Sex drive and Hormone Replacement Therapy
As I mentioned, my libido practically disappeared. I know my sex drive very well indeed. I know it is higher than most, which is great. But when your libido goes from high to non-existent, you need to see your doctor as there is something going on. And I did.
The good news is that you don’t need to suffer. My doctor took fortnightly blood tests and put me on Hormone Replacement Therapy (HRT).
Unlike the UK, HRT is commonly accepted practice in Australia. Fortunately, HRT has recently been re-introduced in the UK. I wear Estrogen patches, and I take Progestogen pills. And I can assure you, it’s fantastic! I have re-discovered the sex drive I had in my early 20s!!
A few words of warning. First, HRT is not a contraceptive. And, second, you need to be patient – it will take some time, and trial and error, to get the doses right for you. But trust me when I say it is the fountain of youth.
Thank god I was not in a relationship when I went through menopause.
Women who experience menopause may experience issues that affect their relationship. One is the fact it seems to make communication difficult. And let’s face it, it’s hard to explain this stuff to men at the best of times!

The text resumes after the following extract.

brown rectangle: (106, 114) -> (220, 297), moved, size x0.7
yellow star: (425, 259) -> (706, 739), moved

Frankly, you need to prepare your partner for the reality that you are most likely going to put them through hell from the other side of the room. And you need to prepare yourself for the fact that they will just look at your strangely as if they don’t understand what the f*** is going on. And you know what, for the most part, they won’t – and that’s where they need your help – to help them help you.
Try to maintain a dialogue. Discuss what you are going through. Re-assure them it is not about them – if you can – since when do men think anything is about anything but them!

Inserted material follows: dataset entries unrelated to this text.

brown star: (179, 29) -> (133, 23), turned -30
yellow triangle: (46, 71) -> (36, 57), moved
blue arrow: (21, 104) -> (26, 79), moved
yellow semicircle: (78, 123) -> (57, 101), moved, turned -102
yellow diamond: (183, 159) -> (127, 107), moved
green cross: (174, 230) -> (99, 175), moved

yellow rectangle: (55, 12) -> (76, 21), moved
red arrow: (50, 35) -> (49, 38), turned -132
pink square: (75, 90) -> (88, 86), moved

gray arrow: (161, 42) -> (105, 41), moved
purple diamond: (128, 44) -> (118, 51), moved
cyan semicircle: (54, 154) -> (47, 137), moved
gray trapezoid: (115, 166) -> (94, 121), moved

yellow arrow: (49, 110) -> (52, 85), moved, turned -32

Seriously, partner attitudes to menopause are important to support you, and to sustain your relationship through this difficult phase of your lives. Having an informed, supportive partner can help enormously.
Suggest to your partner they should do their own research so they don’t take anything personally.

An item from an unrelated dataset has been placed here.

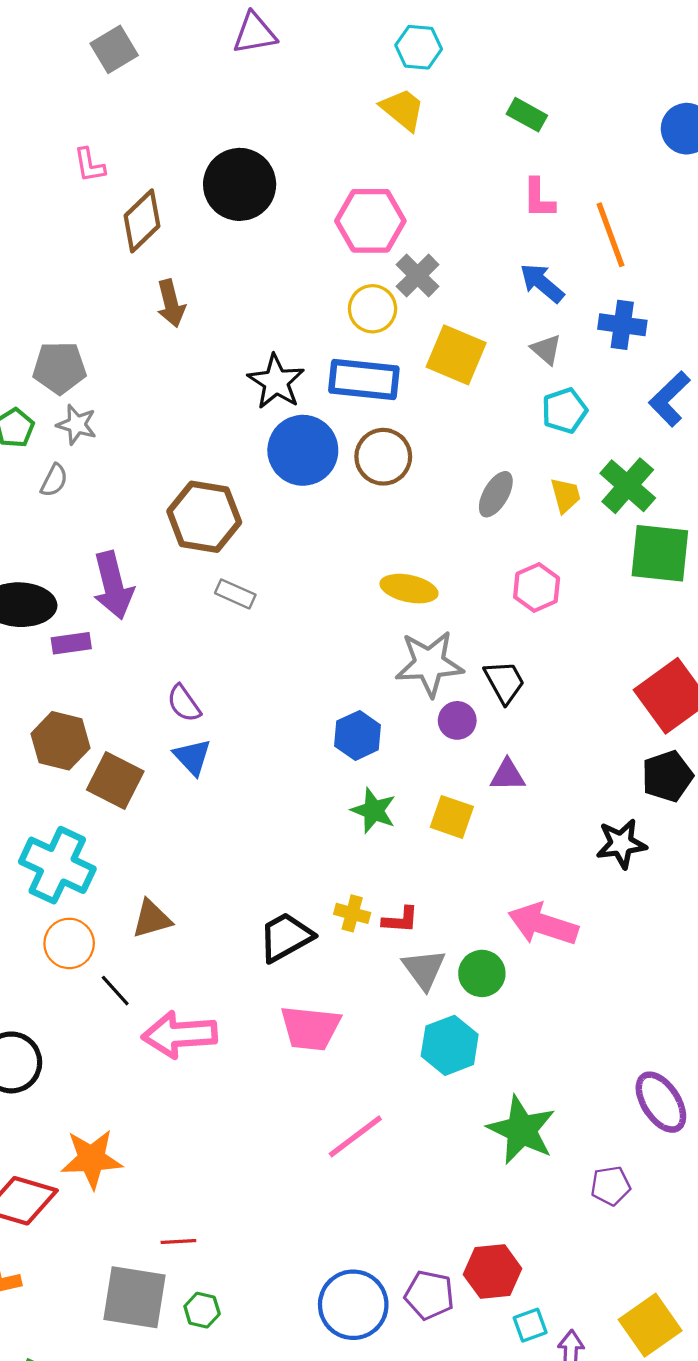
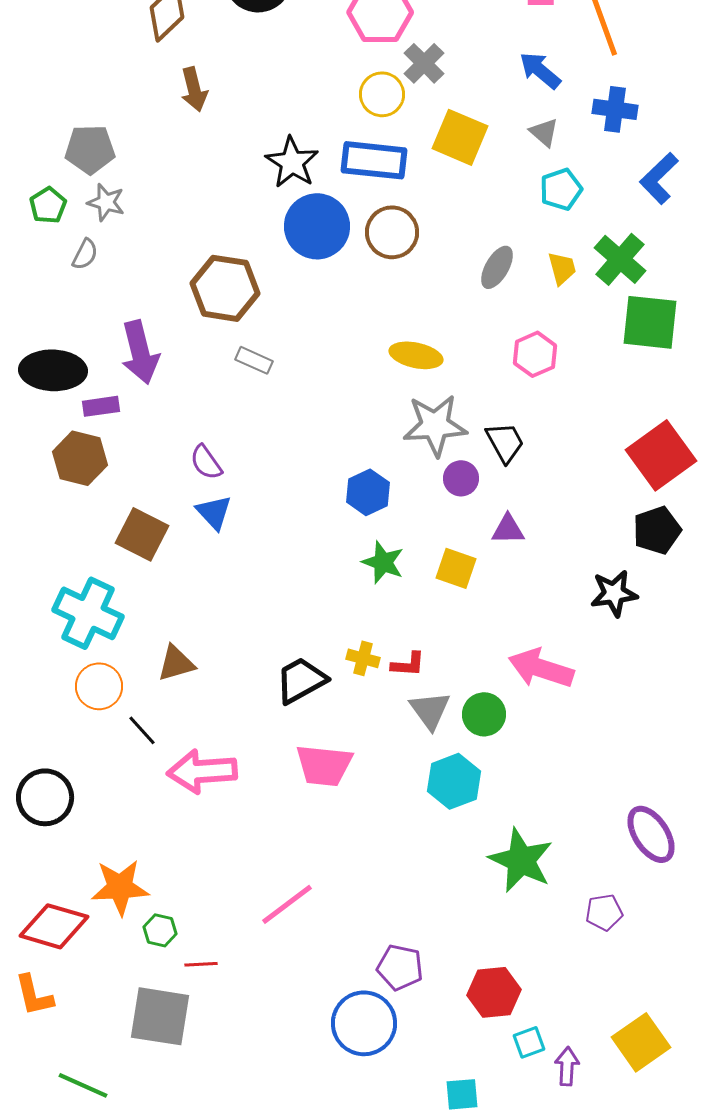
brown hexagon: (61, 741) -> (80, 458), moved
pink line: (355, 1136) -> (287, 904), moved
purple pentagon: (429, 1295) -> (400, 967), moved
green hexagon: (202, 1310) -> (160, 930), moved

When you cry – trust me, you will – a lot – tell them you just need a hug, not the psychiatrist they have suggested!
It is very important to be able to discuss what you are experiencing openly and without argument or abuse. Having said that, you need to understand, and make clear to your partner, there will be times when things become heated and emotional. Again, re-assure each other it is not about the other person.
If you suffer emotionally – and trust me you will – talk to your doctor. Life’s for living. You do not need to suffer unnecessarily.
HRT certainly helped me in this and other ways.
If you don’t want to go on HRT, there are alternatives. A psychologist who specialises in couples counselling can be useful. You may only need one or two sessions. They should be able to help support you both in your communication, and in understanding the issues you are both going through and how to manage them as best you can.
If you are experiencing sexual problems within your relationship – and, again, you almost certainly will during this phase – it may be helpful to consider the extent to which they are due to the physical symptoms of menopause on the one hand, and other issues. You will probably find they are a combination of both. On these occasions, try to maintain a positive and constructive attitude – after all, obstacles are just opportunities in disguise! And don’t hesitate to seek the help you might need – whether it is medical, psychological, counselling etc… Knowledge is power in all things.
Early menopause is no reason to abstain from sex. In fact, if you work at it constructively, you can get it sorted relatively quickly. In particular, choose a doctor you trust and with the right experience with these issues – someone you can talk to well. They will help you re-balance your hormones and get your sex life back on track. And you’ll be at it like rabbits in no time. Good luck ….. to you AND to your partner.
Oh, and remember – they’re not “hot flushes” – they’re POWER SURGES”!